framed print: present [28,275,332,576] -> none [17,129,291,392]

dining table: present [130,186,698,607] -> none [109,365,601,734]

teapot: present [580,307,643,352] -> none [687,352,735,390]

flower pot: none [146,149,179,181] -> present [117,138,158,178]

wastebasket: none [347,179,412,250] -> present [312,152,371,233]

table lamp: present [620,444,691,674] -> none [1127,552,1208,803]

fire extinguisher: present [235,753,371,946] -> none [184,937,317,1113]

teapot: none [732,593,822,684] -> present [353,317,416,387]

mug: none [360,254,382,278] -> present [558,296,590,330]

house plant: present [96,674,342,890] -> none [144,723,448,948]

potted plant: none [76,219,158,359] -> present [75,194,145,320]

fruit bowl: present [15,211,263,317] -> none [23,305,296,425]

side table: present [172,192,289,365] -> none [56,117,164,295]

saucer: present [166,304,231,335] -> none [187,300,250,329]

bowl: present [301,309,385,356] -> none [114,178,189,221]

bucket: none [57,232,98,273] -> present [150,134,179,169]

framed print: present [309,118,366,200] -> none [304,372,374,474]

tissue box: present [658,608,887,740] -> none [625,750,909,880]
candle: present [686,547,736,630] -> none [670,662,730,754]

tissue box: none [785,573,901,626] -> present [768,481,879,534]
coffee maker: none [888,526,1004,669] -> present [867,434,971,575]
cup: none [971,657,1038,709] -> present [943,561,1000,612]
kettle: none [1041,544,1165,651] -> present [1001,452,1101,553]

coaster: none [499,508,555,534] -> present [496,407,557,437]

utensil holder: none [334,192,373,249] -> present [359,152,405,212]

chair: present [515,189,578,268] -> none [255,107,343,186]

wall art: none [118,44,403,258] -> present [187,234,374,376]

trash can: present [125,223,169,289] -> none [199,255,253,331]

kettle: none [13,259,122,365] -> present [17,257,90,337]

**TASK ITEM**
Collect from the data above every line that includes "tissue".

**RESPONSE**
tissue box: present [658,608,887,740] -> none [625,750,909,880]
tissue box: none [785,573,901,626] -> present [768,481,879,534]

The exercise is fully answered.